Wednesday, September 16, 2009

The Lighter Side of Murder

A good crime fiction/mystery is, first and foremost, centered around the crime. As it should be. That’s what separates the genre from other genres. There’s also, though, an important place for wit and humor in the genre. Of course, a good mystery doesn’t require humor, but when it is there, it adds spice to the story and makes the characters more likeable. I think most of us find people with good senses of humor appealing.

Sometimes the humor is in the characters themselves. Agatha Christie’s Ariadne Oliver, for instance, is, in many ways, a humorous character. In fact, many people have argued that Ariadne Oliver was Christie’s own parody of herself. Oliver is sometimes befuddled, and has an almost comical habit of suspecting first one and then another character in the novels in which she appears. She is always experimenting with new hairstyles, and her habit of eating (and spilling) apples adds physical humor to her character. We can see this when she tosses an apple core out the window of her car, nearly hitting Hercule Poirot with it, early in Mrs. McGinty’s Dead. In Hallowe’en Party, Oliver’s description of how she met her hostess, Judith Butler, involves a very funny story of her falling into the sea when she misjudged the distance between the shore and the boat she was boarding. However, Oliver is also a shrewd judge of people and sometimes has an uncanny knack of finding out important clues and making important deductions. Throughout the novels in which she appears, we can also see the respect that Poirot has for her.

Another humorous character, Mom, livens up James Yaffe’s series featuring Dave, a Bronx, NY detective who, in later novels, moves to a small Colorado town. Mom, Dave’s mother, is a traditional Jewish mother whose habit of trying to run Dave’s life is as funny as the things she says. Here’s an example from A Nice Murder for Mom. In this scene, Mom is describing modern music:


Today everybody’s yelling, but who can figure out what the words are? It’s like this
younger generation is afraid of sex. You think maybe that’s why the population isn’t exploding any more?”

Yaffe is by no means the only author whose dialogue is funny. Several other mystery authors have that gift of wit. Janet Evanovich writes sassy, funny dialogue richly flavored with New Jersey urban attitude. Here’s an example from To the Nines, in her Stepahnie Plum series:

“Morelli had a coffee cup in his hand. ‘You really tied one on last night.’

‘Did I make an idiot of myself?’
‘Honey, you were at a dinner party with my family. On your best day you couldn’t even
compete in the idiot contest.’

Other mystery authors weave humor throughout their novels. Laurien Berenson’s writing is an example, Her Melanie Travis series, which is told from Travis’ point of view, crackles with witty descriptions and sometimes self-deprecating humor.
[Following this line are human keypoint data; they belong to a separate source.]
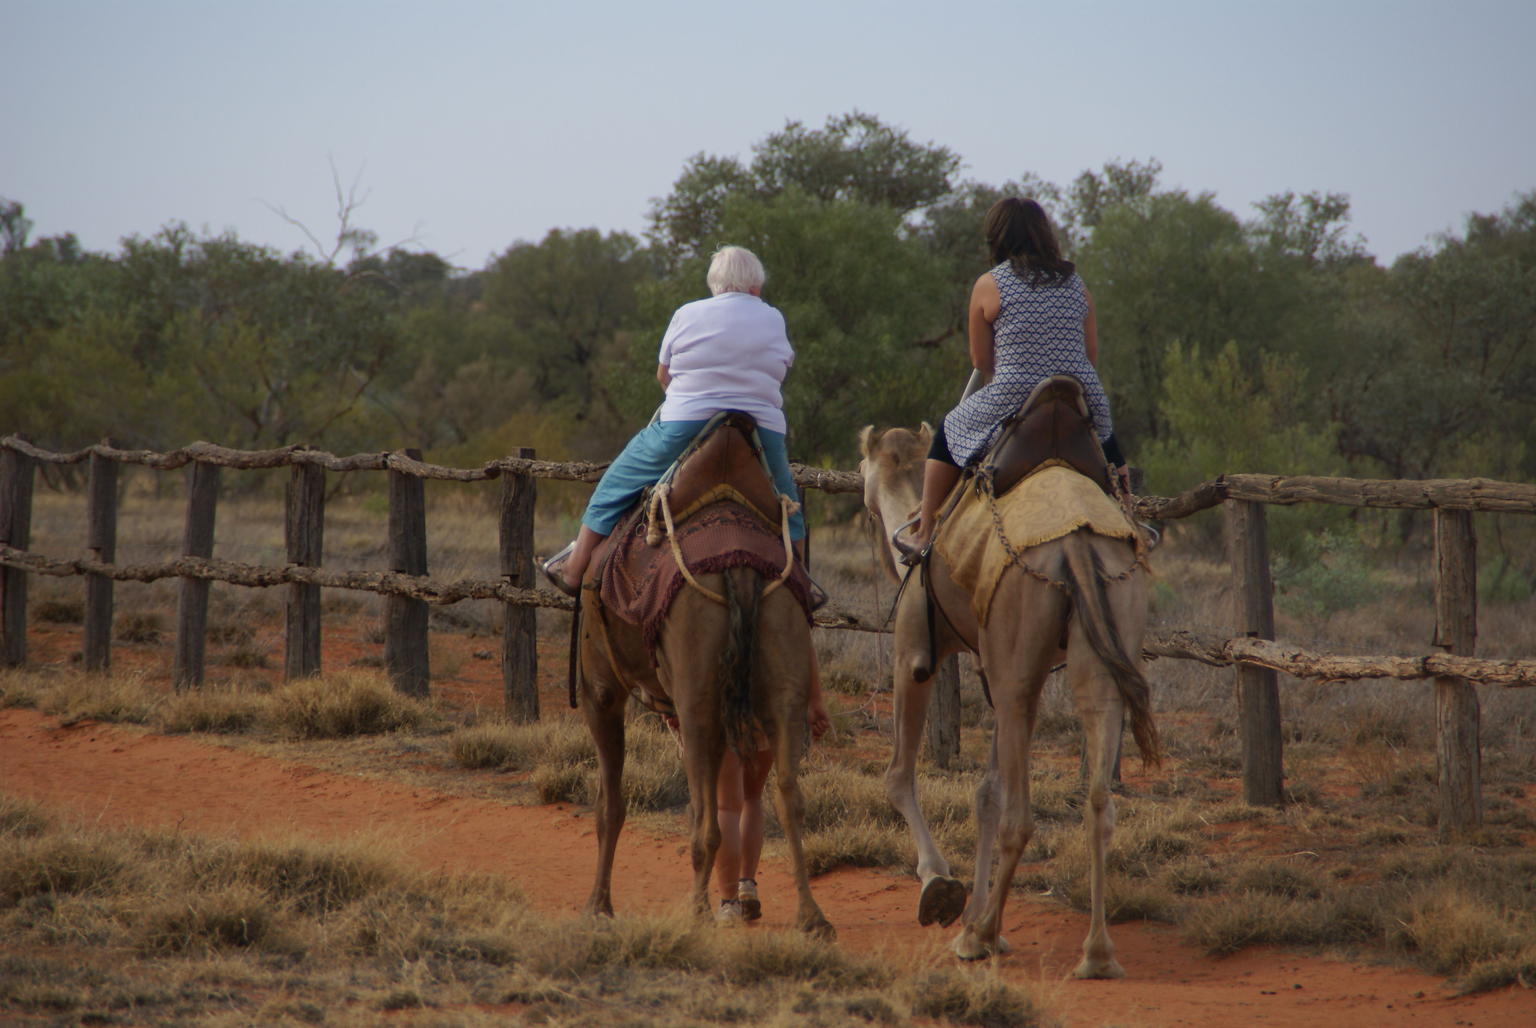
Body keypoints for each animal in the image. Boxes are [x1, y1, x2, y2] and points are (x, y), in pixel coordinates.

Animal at [860, 421, 1155, 977]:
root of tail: (1076, 543)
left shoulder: (915, 650)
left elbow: (898, 776)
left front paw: (941, 888)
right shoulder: (991, 666)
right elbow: (986, 794)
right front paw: (974, 911)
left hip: (1018, 655)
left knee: (1021, 816)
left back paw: (981, 937)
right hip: (1100, 637)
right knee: (1098, 801)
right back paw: (1095, 953)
Here’s an example from Doggy Day Camp:

“Once upon a time when I was younger and more foolish, I thought that new puppies and
new babies had a lot in common. I must have been deluded, or maybe just oversimplifying. Because now it’s clear to me that I was insanely wrong.”

Some mystery writers, of course, don’t focus on humor. They have other, equally important skills. My writing is in that category. I don’t have the sense of timing and snappy sense of humor that allows for easy wit in my novels, and I’ve never thought that forced humor was funny. However, I do try to lighten things up, so to speak. I like to use humor when I give names to places. For instance, two restaurants that figure in B-Very Flat are The Alarm Clock (a coffee shop/café) and The Garden of Eatin’ (a gourmet specialty food store). I also like my characters to have a sense of humor, so I avoid stilted dialogue. I admire those who have the gift of wit; it can add much to a mystery novel.

How do you feel about humor? Does it detract from the suspense of a mystery novel? Does it add to the novel? Who are your favorite humorous mystery novelists?